Fifth, LLMQ is written entirely in C++/CUDA with deterministic kernels. Reductions are performed via a two‑step process (local accumulation followed by a global kernel) to avoid nondeterministic atomics. Embedding backward passes are made deterministic by sorting token indices on the CPU, allowing each thread block to work on a contiguous token subset without large intermediate buffers. Randomness needed for stochastic rounding is generated with counter‑based PRNGs that require no per‑thread state.

Sixth, a custom communication backend leverages the GPU copy engine to overlap data movement with computation. This “copy‑engine based collectives” approach yields higher throughput than NCCL on consumer hardware. The framework also fuses certain operations (e.g., RMS‑norm + residual addition) and returns the abs‑max of the result in the same kernel, eliminating extra passes.

Performance results demonstrate the effectiveness of these techniques. On a single RTX 4090, LLMQ trains a 14 B model at 4 300 tokens/s with 61 % Model FLOPs Utilization (MFU). On a workstation with four RTX 4090s, it reaches 7 800 tokens/s for a 14 B model (54 % MFU) and 3 400 tokens/s for a 32 B model (51 % MFU). By contrast, a professional L40S GPU achieves only ~29 % MFU under similar conditions. Even a modest RTX 5060Ti (16 GB) can pre‑train a 7 B model with 70 % MFU by off‑loading optimizer states and residuals to host memory. The authors also report successful runs on the new HP ZGX Spark system equipped with a Blackwell‑architecture GPU and unified memory.

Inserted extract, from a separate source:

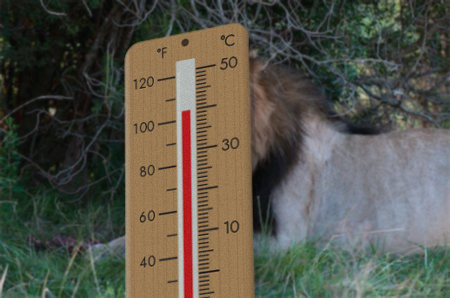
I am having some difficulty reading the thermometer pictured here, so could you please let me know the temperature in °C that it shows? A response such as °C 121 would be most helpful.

In summary, LLMQ shows that with careful memory management, dynamic low‑precision scaling, and a GPU‑centric communication strategy, consumer‑grade GPUs can approach the efficiency of data‑center accelerators for medium‑scale LLM training. The work opens the door for researchers and developers to conduct large‑model experiments locally, reducing reliance on costly cloud resources. Future directions include scaling beyond a single node, integrating NVMe‑based off‑loading, and designing optimizers that operate natively in FP8 to further shrink the memory footprint.